I'm trying to wrap my imagination around the sheer size of farm equipment these days.
Tractors and equipment seemingly get bigger every year. Just a forage chopper blade attachment that brand-new one that looks very scary is at least 20 feet wide and3 feet off the ground. The tires for the tractor are 6 feet in diameter and its cab is nearly two stories tall.
A recent field trip through my Crop Science Forages class at Merced College got me up close to these giant machines and opened up my imagination to an industry I never thought much about.
It took human beings to design these huge machines. These tractors are more than just nuts, bolts, engine, chassis and a gear shifter with a driver's seat. They are computerized, specialized and motorized to deliver precision results within an inch of space between plants.
Someone needed to design, build and test the wiring, frame, gears and motor just for one mechanized seed planter box unit in a row of 12. Someone needed to figure out the hydraulics to lift the mower attachment.
Timing and spacing of the blades on a mower attachment is essential, and someone somewhere did that math. Heavy duty sheet metal starts at a quarter-inch thick and is triple-coated to not rust from mud, dust, grime and weather.
It's fascinating to ponder how this giant tractor and its attachments were loaded onto a flatbed truck at the factory and shipped to the dealership and then to the farmer. Someone had to include the mechanisms to fold the mower blades so they fit on the truck.

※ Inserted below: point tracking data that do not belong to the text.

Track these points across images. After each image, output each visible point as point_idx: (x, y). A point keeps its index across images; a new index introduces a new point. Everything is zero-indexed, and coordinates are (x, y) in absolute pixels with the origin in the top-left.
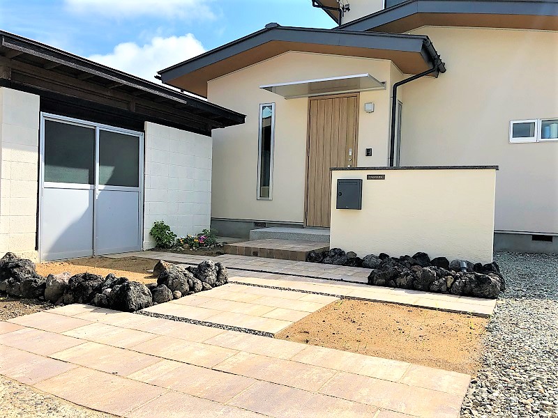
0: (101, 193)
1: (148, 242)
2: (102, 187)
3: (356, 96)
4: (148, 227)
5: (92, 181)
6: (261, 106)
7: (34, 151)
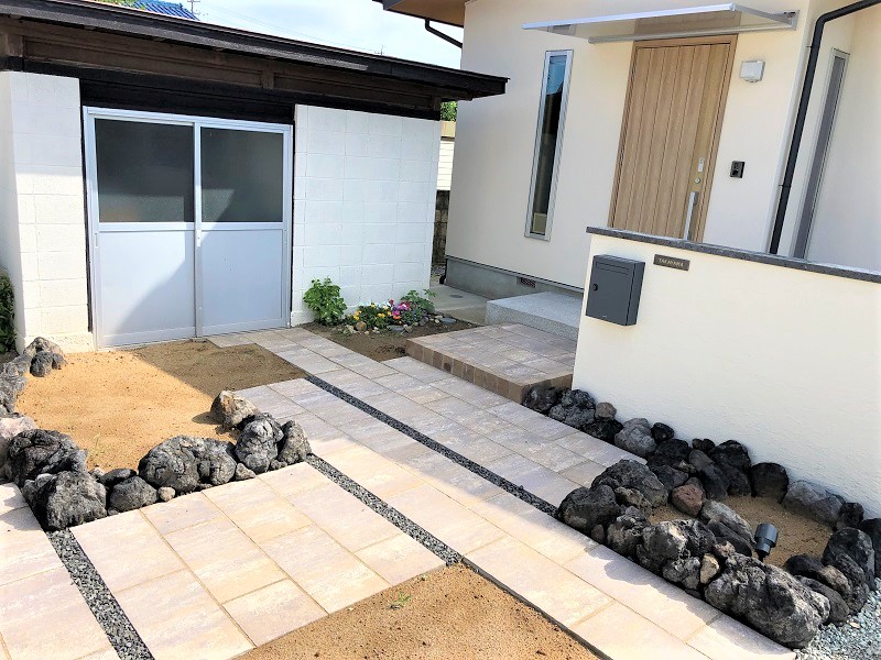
0: (207, 237)
1: (299, 314)
2: (211, 225)
3: (729, 44)
4: (301, 288)
5: (190, 217)
6: (549, 54)
7: (76, 174)
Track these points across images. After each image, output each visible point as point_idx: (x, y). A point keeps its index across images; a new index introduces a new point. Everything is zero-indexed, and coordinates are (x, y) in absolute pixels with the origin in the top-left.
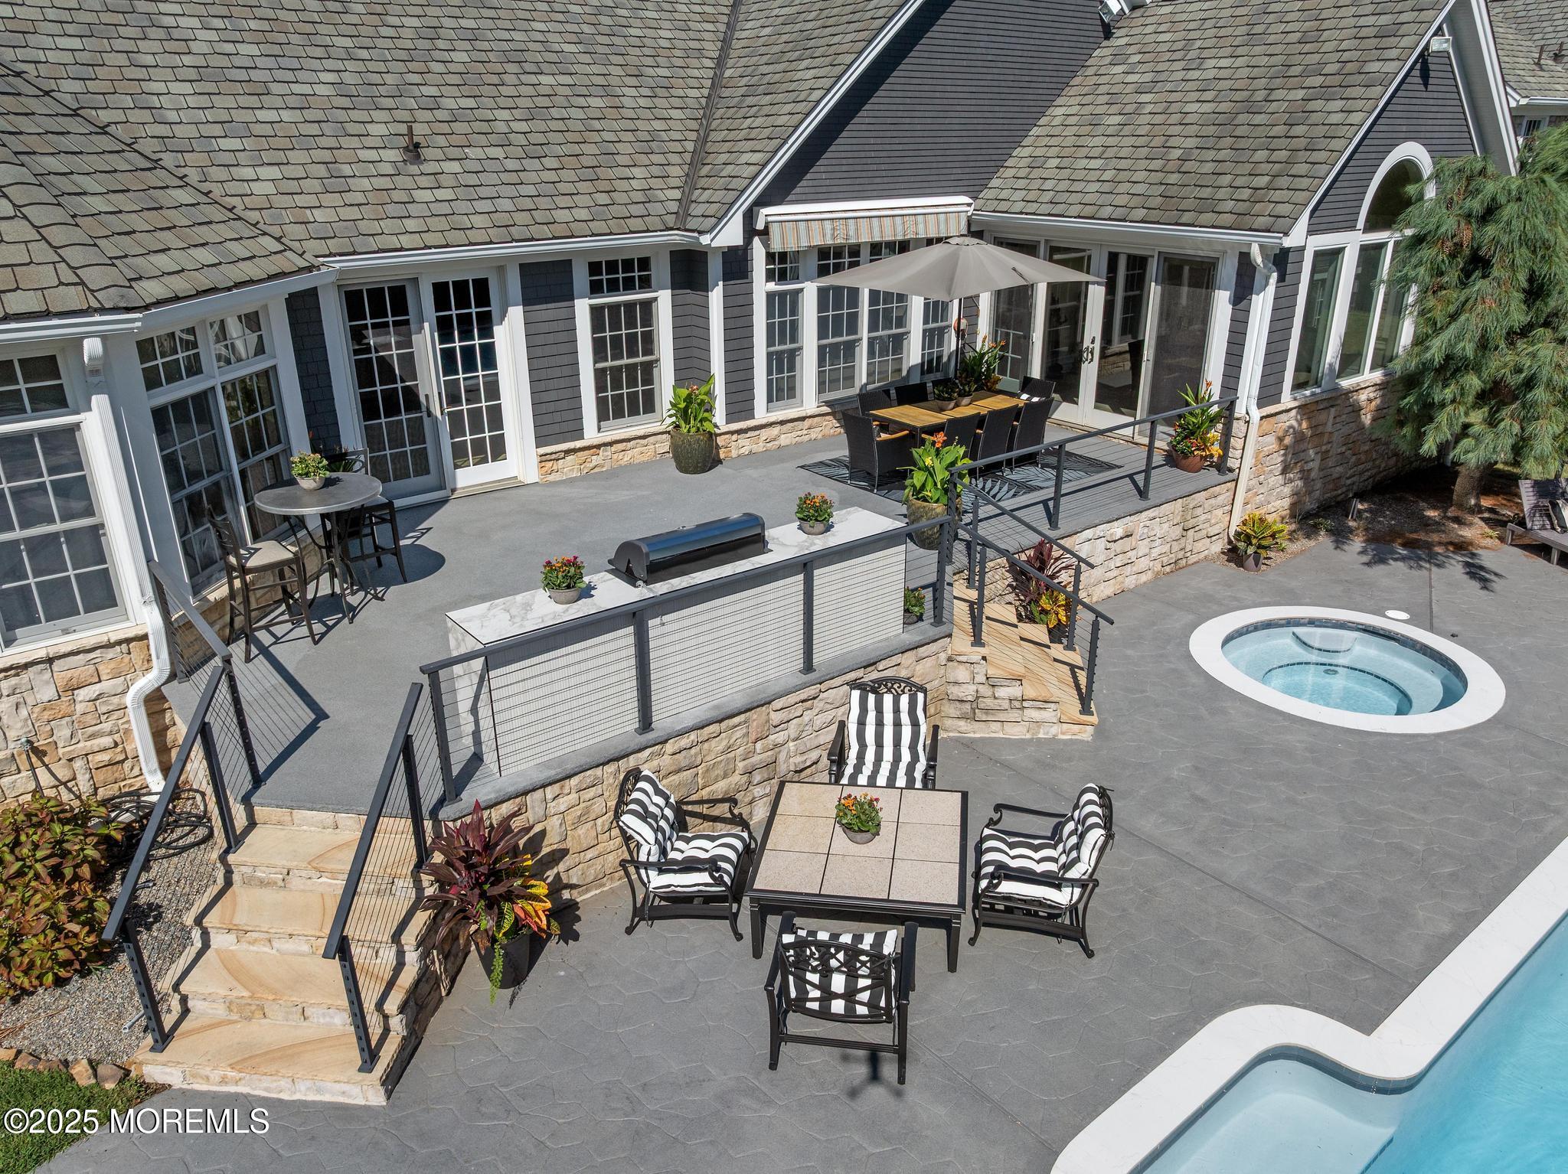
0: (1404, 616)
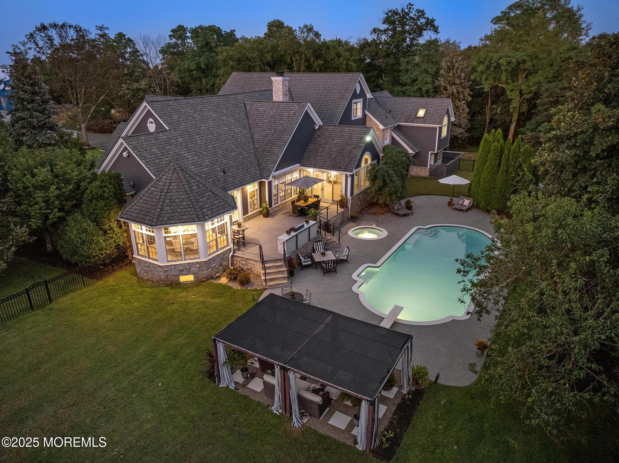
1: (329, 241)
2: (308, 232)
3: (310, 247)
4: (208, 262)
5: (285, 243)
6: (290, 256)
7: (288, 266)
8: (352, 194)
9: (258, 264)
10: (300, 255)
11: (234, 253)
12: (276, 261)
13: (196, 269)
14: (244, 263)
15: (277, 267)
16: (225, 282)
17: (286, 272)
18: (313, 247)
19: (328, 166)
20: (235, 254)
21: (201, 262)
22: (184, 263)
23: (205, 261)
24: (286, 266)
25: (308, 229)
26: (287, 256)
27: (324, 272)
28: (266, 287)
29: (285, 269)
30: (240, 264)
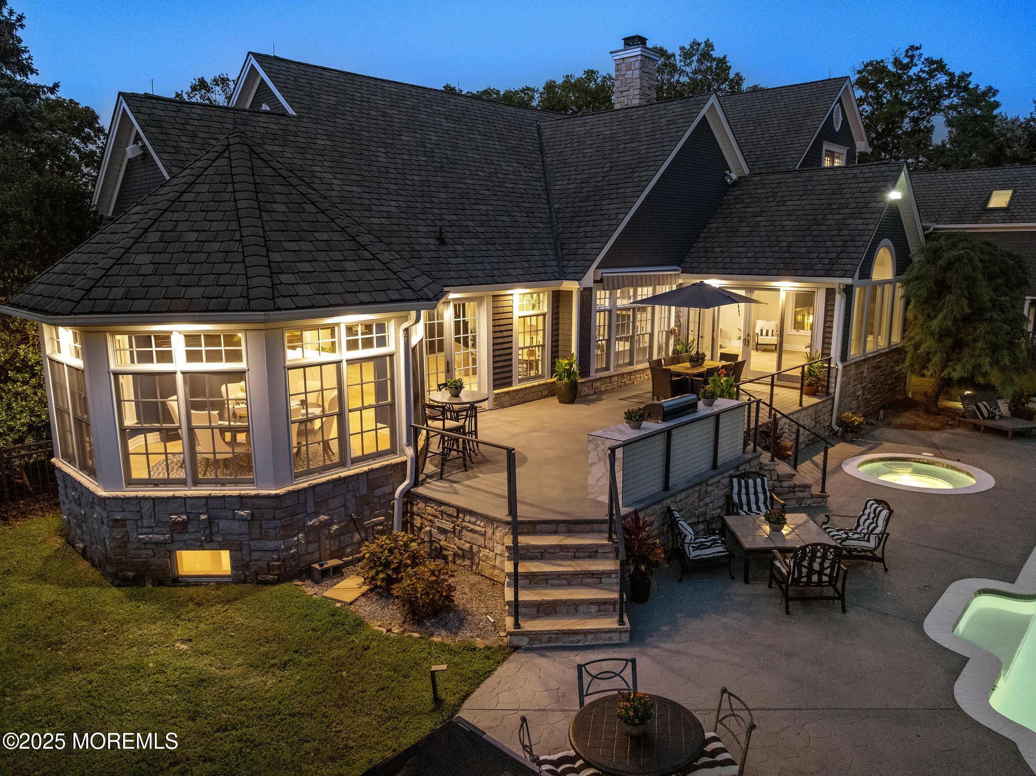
0: (932, 455)
1: (785, 484)
2: (712, 429)
3: (718, 493)
4: (289, 502)
5: (619, 453)
6: (636, 512)
7: (622, 550)
8: (844, 357)
9: (498, 534)
10: (677, 514)
11: (416, 483)
12: (573, 526)
13: (236, 527)
14: (448, 526)
15: (577, 553)
16: (348, 597)
17: (615, 580)
18: (729, 497)
19: (769, 266)
20: (421, 490)
21: (257, 497)
22: (190, 493)
23: (277, 496)
24: (617, 550)
25: (713, 419)
26: (624, 511)
27: (788, 599)
28: (516, 641)
29: (609, 565)
30: (434, 531)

It's fascinating to think of sheet metal fabrication for a fixed-bar arm to hold the set of 20 2-foot-diameter discs along a 25-foot beam that's pulled behind a tractor to turn over these heavy soils. The beam has to be light enough for the tractor to pull but strong enough to withstand the work of the soil and the weathering.
Companies have to manufacture thousands of pieces and parts from nuts and bolts to chopping blades, coated wires and rubber tires just for people to put it all together to work correctly.
The engines are enormous. Someone had to design and build them with the power needed to operate the choppers and hay balers. The number of intricate pieces and parts in an automobile engine is mind-boggling; having these same pieces and parts grow to twice that size to make these huge engines roar to life is even more mind-boggling.
These machines require skilled technicians to fix them if anything breaks, so somebody has to know how to take the whole thing apart and put it back together. Now that is skill.
Industrial technology is just as important as information technology. Industrial technology designs and builds the machines that make much of our lives possible.
If we are not living in the future, it is because no one has built it yet. We need people to design and build our future and to keep these machines running to help grow the food that keeps us alive.